I've been trying to find any info I could on this, but to no avail.  I did see a picture once of an assembled z axis that would have probably helped,  but can't find it anymore.

Does anyone know where these belong, and how to get them back to their home?  Also, we have no idea how long they were off, but were still using the machine to make parts. Hopefully it's not a big deal, the machine still seemed to function properly. 

Thanks!


----------



## JimDawson (Jun 3, 2017)

Based on the condition of the parts in the picture, it looks like they have never been installed.  I'm guessing you may have gotten some ''bonus parts''.  If the nuts were not installed, I would expect massive backlash in one of the axes.


----------



## cut2cut (Jun 3, 2017)

merb7880 said:


> Relocated our PM-940M CNC from Western PA to FL.   When we pulled the machine from its base, we found this bearing and nuts on the floor inside of the base.  See attached image.  My assumption is they came off the Z axis somewhere/somehow.....
> Does anyone know where these belong, and how to get them back to their home?  Also, we have no idea how long they were off, but were still using the machine to make parts. Hopefully it's not a big deal, the machine still seemed to function properly.
> 
> Thanks!



It probably came from the lower end of the Z axis.  I removed them because my Z axis made noise when it would "whip" and bind a bit against the hand crank gears on every rotation of the screw, creating a noise I didn't like hearing all the time.    Either someone forgot to install yours, or they were extras.  This is what mine looked like BEFORE i did anything ( see pictures ).   I suppose it being there would act as a failsafe if your upper Z bearing nut ever failed or was unscrewed it would result in the entire Z ball screw crashing down with the head.

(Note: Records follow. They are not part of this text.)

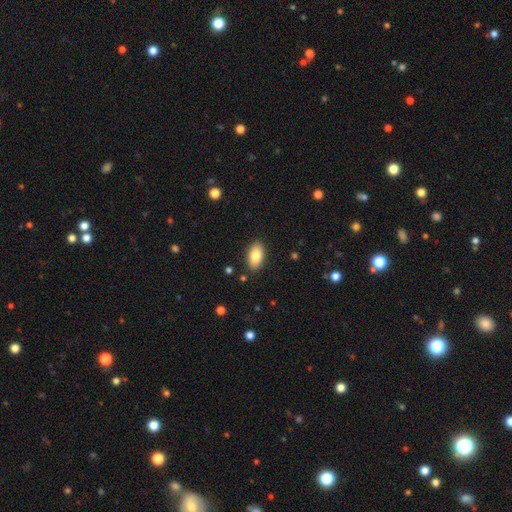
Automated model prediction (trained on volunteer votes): Smooth or featured? smooth (81%)
How rounded? in between (93%)
Merging? none (88%)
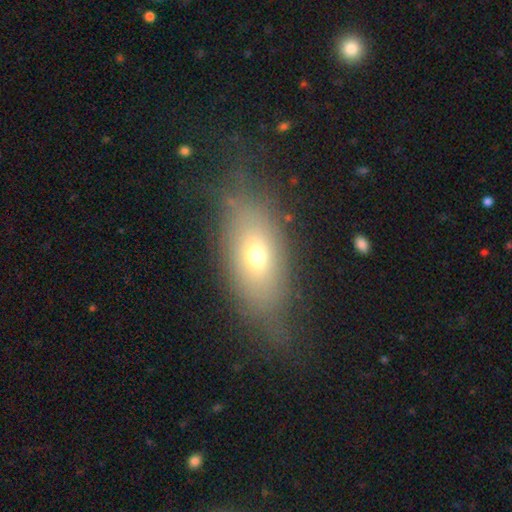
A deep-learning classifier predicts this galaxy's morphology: smooth-or-featured: smooth: 62% | featured or disk: 26% | star or artifact: 12%
  how-rounded: in between: 79% | cigar-shaped: 11% | round: 10%
  merging: none: 65% | minor disturbance: 19% | major disturbance: 14% | merger: 2%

I had to lift the Z screw about 7 inches to remove the hand crank assembly entirely.  Wasn't a "fun" easy task.


----------



## merb7880 (Jun 3, 2017)

Thanks guys.  From the pictures, i can definitely tell its from the z axis ball screw end.  I can't tell the order they would sit on the screw, and I really wish this electrical cabinet wasn't attached to the rear column, blocking access to the screw.  I'm wondering how big of a deal it would be if I just left them off.   cut2cut you said you removed yours because of a noise, do you think it has impacted the machine in a negative way at all since removing>?  How fast do you rapid on your axes?   The only way I think I can access it would be to try to reach from underneath inside of the base.... maybe....


----------



## cut2cut (Jun 3, 2017)

merb7880 said:


> Thanks guys.  From the pictures, i can definitely tell its from the z axis ball screw end.  I can't tell the order they would sit on the screw, and I really wish this electrical cabinet wasn't attached to the rear column, blocking access to the screw.  I'm wondering how big of a deal it would be if I just left them off.   cut2cut you said you removed yours because of a noise, do you think it has impacted the machine in a negative way at all since removing>?  How fast do you rapid on your axes?   The only way I think I can access it would be to try to reach from underneath inside of the base.... maybe....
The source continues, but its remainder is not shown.